The period from March through April is probably the busiest time for most farms but work starts long before. The health of the new lambs begins months beforehand as each sheep is carefully monitored. The ewes are scanned to determine how many lambs they are carrying. Their nutrition is then carefully fine tuned so that each ewe gets the right amount of feed.
It is essential for farmers to ensure the ewe has a good diet so that they can produce good sized lambs. It means keeping an eye on the grass levels through January and February. Farmers can often be seen taking out hay, silage or grain to supplement the Winter grass. Farmers then need to monitor the ewes to make sure they do not put on too much weight as an overweight ewe can have big lambs which cause birthing problems.
Some lambs will give birth in the field but many flocks will be kept indoors in birthing pens, where they can give birth in the dry and warm. Any complications during can be dealt with quickly as well. Once the lamb is born it continues to need care and attention as young lambs are vulnerable creatures. They rely on their mum’s colostrum to give them immunity to disease and they need to be kept warm and dry. The work and care needed to produce a healthy lamb is more complex than most of us know and returns vary each year. Therefore it is essential for farmers to use all the tools available, especially when they could be lambing over 500 lambs.
How then did our ancestors cope with lambing?
The Medieval Lambing Season.
The Medieval lambing season was a very different affair, sheep were bred for wool, milk and meat. By the time of the Black Death sheep husbandry was already a very important part of the economy in Britain. Both sheep fleece and meat were valuable products and a successful lambing season could mean the difference between profit and loss. Records from farms of that period show a considerable fluctuation in the weight of fleeces and mortality rates in the flocks.
Climate change was in part responsible for this. The Winters from about 1370 – 1450 certainly recorded a few exceptionally bitter episodes. However there were also many milder Winters. Another likely reason for changes in the quality of the lambing season was the price of wool. If wool prices were high then the sheep were well fed with supplementary feeding. When the wool prices dropped, feeds were cut and the sheep produced weak and sickly lambs. There also seems to have been a decline in good quality hay for the sheep to eat. Back in the C15th, the health and productivity of sheep was as dependent on the quality of fodder as it is now.
Milking the ewes.
Ewes in the C14th were also milked. Ewe milk was more nutritious than cow milk and made wonderful cheese. This had a two pronged effect.

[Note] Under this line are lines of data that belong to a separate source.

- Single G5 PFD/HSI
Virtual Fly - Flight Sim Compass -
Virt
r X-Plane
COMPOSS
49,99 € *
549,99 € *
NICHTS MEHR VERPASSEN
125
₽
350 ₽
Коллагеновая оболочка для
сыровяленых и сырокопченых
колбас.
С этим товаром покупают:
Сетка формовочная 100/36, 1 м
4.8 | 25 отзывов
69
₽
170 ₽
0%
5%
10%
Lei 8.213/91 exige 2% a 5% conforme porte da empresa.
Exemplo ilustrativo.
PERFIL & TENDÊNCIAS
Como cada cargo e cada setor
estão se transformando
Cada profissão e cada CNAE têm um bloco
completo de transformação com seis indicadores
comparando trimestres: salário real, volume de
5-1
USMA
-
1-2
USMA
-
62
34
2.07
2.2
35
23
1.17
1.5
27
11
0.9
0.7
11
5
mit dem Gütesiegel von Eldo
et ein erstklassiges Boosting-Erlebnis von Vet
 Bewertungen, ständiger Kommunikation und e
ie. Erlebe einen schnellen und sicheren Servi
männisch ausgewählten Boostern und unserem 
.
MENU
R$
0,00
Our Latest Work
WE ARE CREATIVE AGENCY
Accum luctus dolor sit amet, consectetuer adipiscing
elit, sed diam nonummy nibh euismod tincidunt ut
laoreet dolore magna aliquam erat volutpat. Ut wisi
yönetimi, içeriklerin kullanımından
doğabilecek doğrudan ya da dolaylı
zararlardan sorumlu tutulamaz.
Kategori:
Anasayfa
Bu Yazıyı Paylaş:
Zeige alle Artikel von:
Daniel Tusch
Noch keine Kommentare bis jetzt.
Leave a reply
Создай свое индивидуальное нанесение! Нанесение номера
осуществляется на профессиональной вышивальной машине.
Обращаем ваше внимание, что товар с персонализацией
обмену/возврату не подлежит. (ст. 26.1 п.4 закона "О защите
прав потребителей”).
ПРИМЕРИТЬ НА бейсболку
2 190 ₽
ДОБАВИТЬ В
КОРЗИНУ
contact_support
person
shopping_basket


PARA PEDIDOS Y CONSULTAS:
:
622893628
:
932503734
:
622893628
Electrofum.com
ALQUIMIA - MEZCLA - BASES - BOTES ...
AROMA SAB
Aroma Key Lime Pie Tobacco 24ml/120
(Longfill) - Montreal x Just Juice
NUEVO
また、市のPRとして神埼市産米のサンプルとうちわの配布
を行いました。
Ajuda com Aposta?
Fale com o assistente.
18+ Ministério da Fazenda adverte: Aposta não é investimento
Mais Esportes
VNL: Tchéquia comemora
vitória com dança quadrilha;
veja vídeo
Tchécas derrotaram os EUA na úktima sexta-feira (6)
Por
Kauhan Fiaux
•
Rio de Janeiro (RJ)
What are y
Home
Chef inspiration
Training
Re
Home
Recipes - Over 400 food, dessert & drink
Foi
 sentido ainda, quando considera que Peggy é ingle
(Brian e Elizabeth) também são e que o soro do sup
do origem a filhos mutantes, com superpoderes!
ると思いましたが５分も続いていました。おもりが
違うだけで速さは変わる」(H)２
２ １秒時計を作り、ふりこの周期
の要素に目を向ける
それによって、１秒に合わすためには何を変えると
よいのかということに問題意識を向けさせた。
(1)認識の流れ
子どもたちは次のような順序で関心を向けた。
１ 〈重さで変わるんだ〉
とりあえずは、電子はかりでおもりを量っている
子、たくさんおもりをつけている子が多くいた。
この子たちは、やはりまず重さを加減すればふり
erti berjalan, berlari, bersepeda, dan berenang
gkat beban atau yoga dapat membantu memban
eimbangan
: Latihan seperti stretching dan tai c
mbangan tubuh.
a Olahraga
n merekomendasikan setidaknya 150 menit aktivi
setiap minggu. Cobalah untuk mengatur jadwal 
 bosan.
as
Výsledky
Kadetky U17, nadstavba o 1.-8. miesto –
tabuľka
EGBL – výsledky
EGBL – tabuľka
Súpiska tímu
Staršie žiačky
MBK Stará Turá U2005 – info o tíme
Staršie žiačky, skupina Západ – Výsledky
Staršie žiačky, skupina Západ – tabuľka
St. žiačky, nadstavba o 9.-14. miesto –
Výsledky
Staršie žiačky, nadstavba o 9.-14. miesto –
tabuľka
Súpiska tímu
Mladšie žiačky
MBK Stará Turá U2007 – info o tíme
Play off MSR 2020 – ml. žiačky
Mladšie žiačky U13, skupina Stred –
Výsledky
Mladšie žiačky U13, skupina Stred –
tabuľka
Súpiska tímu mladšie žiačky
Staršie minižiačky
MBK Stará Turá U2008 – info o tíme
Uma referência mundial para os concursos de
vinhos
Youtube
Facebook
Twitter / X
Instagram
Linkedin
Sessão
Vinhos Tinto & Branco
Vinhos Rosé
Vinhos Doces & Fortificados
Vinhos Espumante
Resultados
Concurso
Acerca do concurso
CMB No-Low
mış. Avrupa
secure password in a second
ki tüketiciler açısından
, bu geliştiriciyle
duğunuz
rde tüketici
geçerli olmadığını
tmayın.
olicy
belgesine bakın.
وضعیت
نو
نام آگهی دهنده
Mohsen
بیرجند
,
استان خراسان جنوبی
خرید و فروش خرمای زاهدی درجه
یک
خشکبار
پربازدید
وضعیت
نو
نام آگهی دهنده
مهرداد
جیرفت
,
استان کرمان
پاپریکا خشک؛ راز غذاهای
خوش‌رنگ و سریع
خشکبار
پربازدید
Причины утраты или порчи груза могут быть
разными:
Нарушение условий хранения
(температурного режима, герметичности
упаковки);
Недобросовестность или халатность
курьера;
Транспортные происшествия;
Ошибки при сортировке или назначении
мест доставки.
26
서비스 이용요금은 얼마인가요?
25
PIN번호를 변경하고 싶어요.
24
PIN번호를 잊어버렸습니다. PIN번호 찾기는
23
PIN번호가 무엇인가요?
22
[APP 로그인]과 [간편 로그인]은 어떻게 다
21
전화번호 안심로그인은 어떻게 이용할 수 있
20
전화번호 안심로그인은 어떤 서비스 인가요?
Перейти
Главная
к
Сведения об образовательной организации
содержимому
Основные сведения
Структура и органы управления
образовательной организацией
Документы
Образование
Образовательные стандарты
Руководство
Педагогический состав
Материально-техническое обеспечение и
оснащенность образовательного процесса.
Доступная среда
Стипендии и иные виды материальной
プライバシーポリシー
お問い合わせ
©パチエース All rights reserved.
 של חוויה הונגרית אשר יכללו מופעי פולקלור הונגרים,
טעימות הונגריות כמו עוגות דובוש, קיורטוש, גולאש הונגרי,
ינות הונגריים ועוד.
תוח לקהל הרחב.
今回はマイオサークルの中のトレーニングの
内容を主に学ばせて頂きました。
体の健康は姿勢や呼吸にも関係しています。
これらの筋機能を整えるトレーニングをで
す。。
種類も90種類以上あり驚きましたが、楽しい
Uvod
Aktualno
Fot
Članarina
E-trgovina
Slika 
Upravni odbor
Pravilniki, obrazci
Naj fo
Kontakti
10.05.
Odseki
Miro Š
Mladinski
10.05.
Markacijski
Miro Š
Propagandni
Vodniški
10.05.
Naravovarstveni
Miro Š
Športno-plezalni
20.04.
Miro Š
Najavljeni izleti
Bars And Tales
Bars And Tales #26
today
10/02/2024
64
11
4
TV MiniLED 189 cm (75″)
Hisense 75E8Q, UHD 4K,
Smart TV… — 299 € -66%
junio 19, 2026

The lambs were weaned earlier and fed cows milk instead not nearly as good for them. Prolonging the lactation of the ewes also disturbed their breeding cycle resulting in barren sheep.
The role of the shepherd in the lambing season.
The work of the shepherd during the lambing season was perhaps the most critical factor in success or failure. They attended to sheep during the delivery of lambs but just as important they carefully watched the lambs and sheep in the months after birth. Suckling ewes could have all sorts of problems with udder infections which, if not caught in time could lead to death. Weaning of the lambs was also a skilled job requiring detailed observation. A lamb let onto pasture too early could die of inflammation. Following the black death there could quite possibly have been a shortage of skilled shepherds. Shepherds were also left with larger and larger flocks, all adding to the stress of a successful lambing season.
Sometimes shepherds brought sheep into a Winter holding area but such decisions were driven by economics. If it was not viable economically depending on wool prices, then the sheep were treated quite harshly.
Medieval sheep were largely bred for wool. This did eventually change as the wool markets faltered and breeding flocks were kept as against flocks for wool production. This would change animal husbandry as too much inbreeding resulted in a poor show of lambs. Over the next three hundred years, the agricultural revolution and the enclosure acts had profound implications for sheep rearing.